2.2. Channel Identification Module

Figure 2 shows the detailed structure of the CIM; the CIM detects the LED array from the image acquired through the image sensor and uses only this image as the input. In a previous study on color-independent visual MIMO systems [26], a technique was proposed for detecting the LED array region in an image, and it was proven that robust and continuous tracking of the LED array is possible through the Kalman filter algorithm.
CIM does not analyze the temporal information of continuous images on the receiver side to identify the channel state, but rather makes use of the spatial information of images obtained through LED array detection at a specific time. The detailed procedure is as follows. The detected LED array region is down-sampled through a two-dimensional CNN, and the compressed information is represented as a vector. In the CIM, the compressed information (feature maps) is transformed to a flattened one-dimensional vector and transferred to the hidden layer through the fully connected layer. This is different from that delivered to the decoder through a fully connected neural network in existing CNN encoder–decoder frameworks. Finally, information is extracted as a short-length implied vector at the output layer, which will henceforth be referred to as the channel identification vector.
The CIM is learned by an implicit method, so that the extracted channel identification vector becomes a feature for minimizing the loss function value of the entire deep-learning model. The final output predicted by the deep-learning neural network in this study is a multi-symbol index, and the approach here is to adaptively solve the multi-symbol classification problem under various channel environments. That is, the CIM is trained to extract additional features that enable classification of multiple symbols robustly based on changes in the channel environment.
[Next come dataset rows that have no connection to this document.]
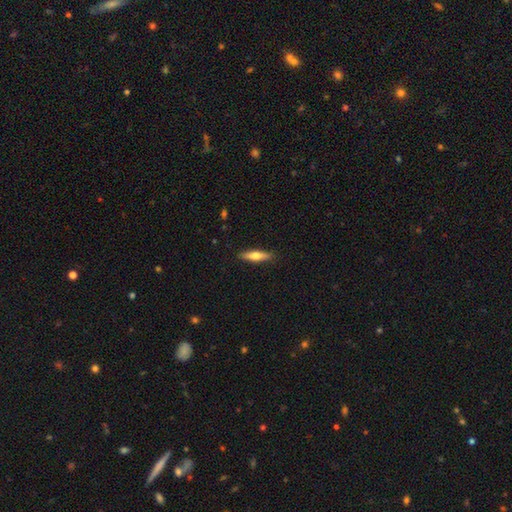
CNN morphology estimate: Q: Smooth or featured?
A: smooth (58%); runner-up: featured or disk (36%)
Q: How rounded?
A: cigar-shaped (75%); runner-up: in between (23%)
Q: Merging?
A: none (89%); runner-up: minor disturbance (8%)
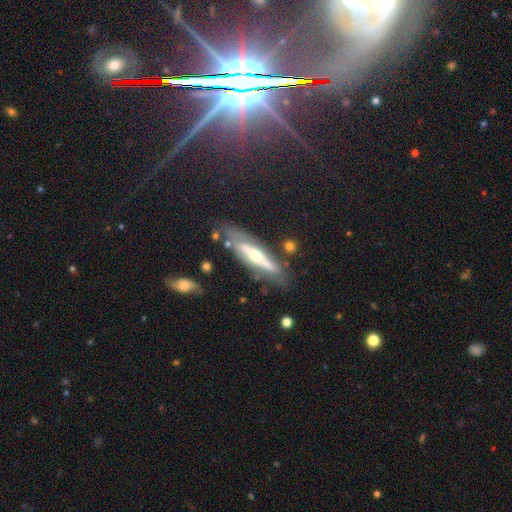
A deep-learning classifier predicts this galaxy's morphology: smooth-or-featured: featured or disk: 70% | smooth: 23% | star or artifact: 6%
  disk-edge-on: yes: 63% | no: 37%
  merging: none: 68% | minor disturbance: 20% | major disturbance: 8% | merger: 4%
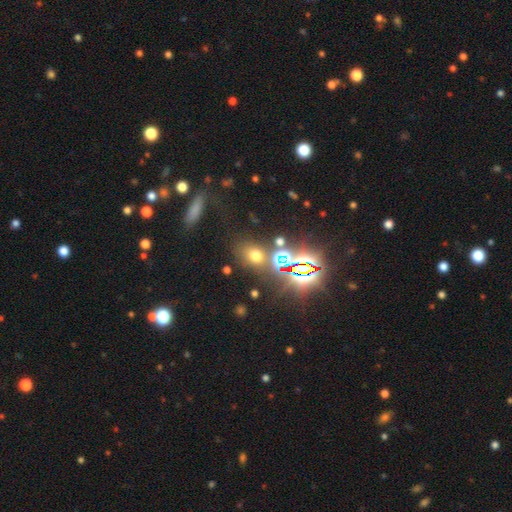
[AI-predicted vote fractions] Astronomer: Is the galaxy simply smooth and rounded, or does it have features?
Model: smooth — 54% (runner-up: star or artifact, 36%).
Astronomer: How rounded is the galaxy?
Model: in between — 50% (runner-up: round, 47%).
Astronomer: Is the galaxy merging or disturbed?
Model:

2.3. Symbol Decision Module

Figure 3 shows the detailed structure of the SDM; the SDM determines the symbol for each LED of the input LED array through signal analysis. First, the channel information of the RGB, HSV, and CIE 1931 xyY models for the corresponding LED position is extracted from the image sensor and combined with the channel identification vector to generate its symbol representation. In the color-independent visual MIMO system, since the LED array is received simultaneously in a single frame from the image sensor, the spatial correlations between adjacent symbols can be important feature information. Therefore, the information of the inter-symbol area is used to decide each symbol, as shown in Figure 4.
The purpose of the Euclidean distance method, which is mainly used as the symbol decision method in existing color-independent visual MIMO systems, is to distinguish the similarity (or difference) between the color of the symbol sent from the transmitter and that of the symbol received at the receiver; thus, the symbol decision method proposed herein determines the symbol with the highest probability by learning its correlations with the adjacent symbols, without calculating the similarities between the two colors in the transmission/reception process.
At the boundary of the LED array, the padding method shown in Figure 5 is used. Although zero padding that fills with zero values or copying the values at the boundary can be used, the degree of distortion received by the LED array from the channel in this study is learned through the symbol correlation information within the LED array. To allow this, the adjacent symbol area is determined by copying the symbol information from the opposite side of the boundary.
Finally, the feature map required to learn the SDM is formed by combining the representations (RGB, HSV, and CIE 1931 xyY model channel values with channel identification vector) of the symbols included in the adjacent symbol area. Figure 6 shows the symbol feature map generated by the proposed method. The bold part in the figure indicates a symbol to be determined and the corresponding channel information of the RGB, HSV, and CIE 1931 xyY models.
The symbol feature map is used as the input to a one-dimensional CNN based on each feature channel. The network in Figure 3 is a CNN with N filters of size 5 × 12 symbol feature maps and a kernel size of 3. When the symbol feature map passes through one filter, a vector of length 3 is generated; when four filters are used, a vector of length 12 is obtained at the output. Unlike the CNN of the CIM, the CNN of the SDM proposed in this study is not designed as a deep CNN. In [27], the validity of using each channel of the RGB, HSV, and CIE 1931 xyY models as symbol decision features is demonstrated through the SER performance comparison experiment according to the color model. In the experiments, the three color models show almost similar SER performances. In other words, a deep CNN structure is not required because the symbol feature map generated through the adjacent symbol domain can be considered as already feature engineered with domain expertise from the color-independent visual MIMO system and color modeling perspective. Instead, N one-dimensional convolutional filters are applied with different kernel sizes and concatenated to finally extract a one-dimensional vector. The extracted vector passes through a fully connected layer and a softmax function to produce the final symbol. The one-dimensional CNN of the SDM is an independent network that does not share parameters with the CNN of the CIM; however, in the process of learning the entire deep-learning neural network by gradient descent method, it plays an important role in connecting the error backpropagation to the CNN of the CIM. In other words, the CNNs of the two modules are organically coupled, so that the error of the SDM is transmitted to the CIM by error backpropagation, and the output of the CIM affects the final output performance of the SDM. Through this process, the SDM learns to determine symbols in various channel distortion environments.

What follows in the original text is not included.